# Seeing my Daughter after 2 years (help)



## rep (Jun 11, 2012)

My daughter and I were best buddies. Nothing was tighter in my life. When my wife left me 2.5 years ago, she brainwashed my daughter, telling her horror stories about me so my daughter didnt want anything to do with me until now.
She invited me to a play and we just held each other for 30minutes after. Her birthday is next month and we are planning on doing something next week but Im scared to death. I dont know what to say or do. Before she left, we still snuggled and watched movies. 
I want so much to buy her things bc I loved spoiling her but Im sure if I do now it will come off as buying HER.


----------



## PBear (Nov 16, 2010)

How old is she?

C


----------



## rep (Jun 11, 2012)

17 next month


----------



## Paradise (Dec 16, 2011)

Rep, 

My daughter is younger so take this with a grain of salt (but I do teach your daughter's age students so I know a lot of them and some issues they have gone through). Your daughter would absolutely love it if she gets a chance to learn about you and more important, for you to take the time to ask questions and learn about her. She doesn't want things.....She wants to know that her dad loves her and cares about her and is interested in what she does, thinks, and feels. 

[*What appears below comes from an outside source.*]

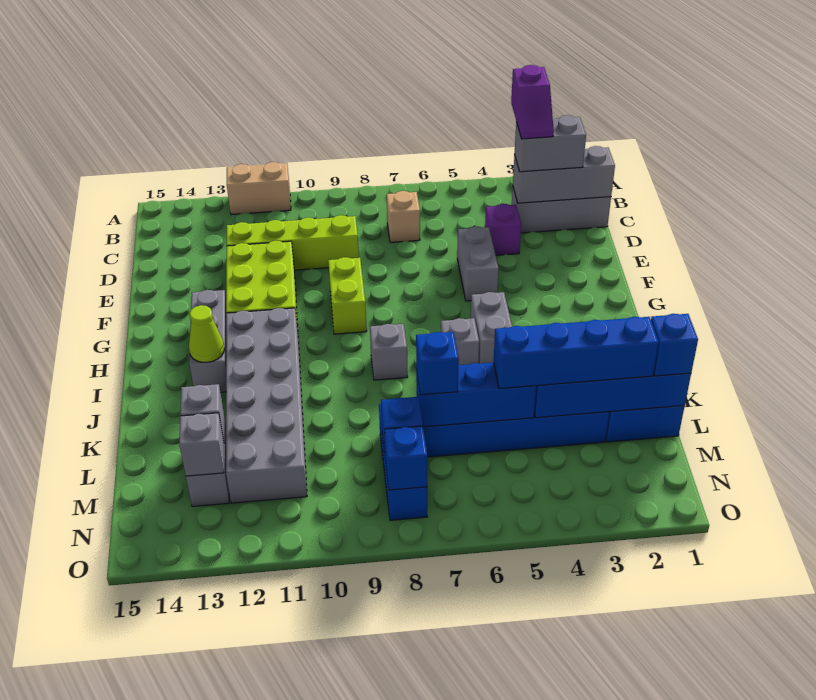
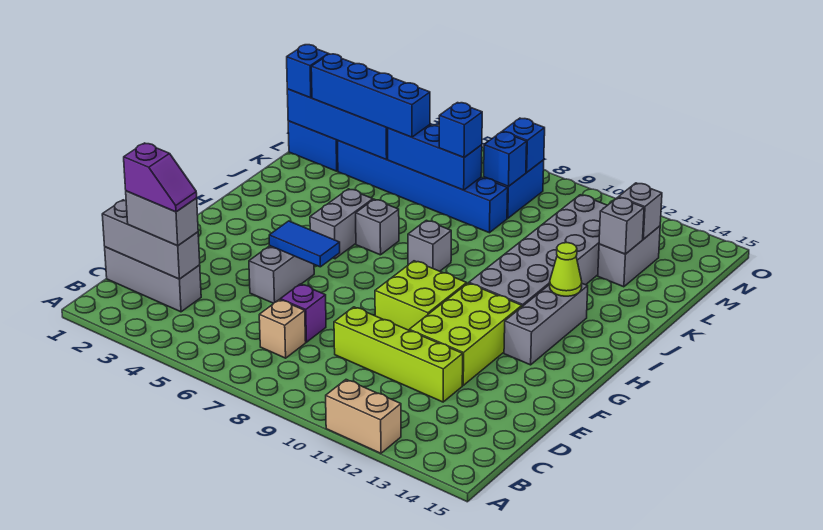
purple slope B3:C3 level 4 top B -> purple slope C2:C3 level 4 top 2
purple brick D4 level 1 -> purple brick D7 level 1
none -> blue tile F5:F6 level 2
lime brick F9:G9 level 1 -> lime brick F9:G10 level 1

Worst mistake you can make with kids that age is to try to tell them what to do. Listen and ask what she thinks she should do and the rest will take care of itself. 

I wish you luck. I bet you are as nervous as a long tailed cat in a room full of rocking chairs but you just have to be yourself. Your daughter will begin forming her own opinions on what happened. Let that take its course.


----------



## EleGirl (Dec 3, 2011)

I had a lunch last year with a nephew of mine who is 17. I'm 63.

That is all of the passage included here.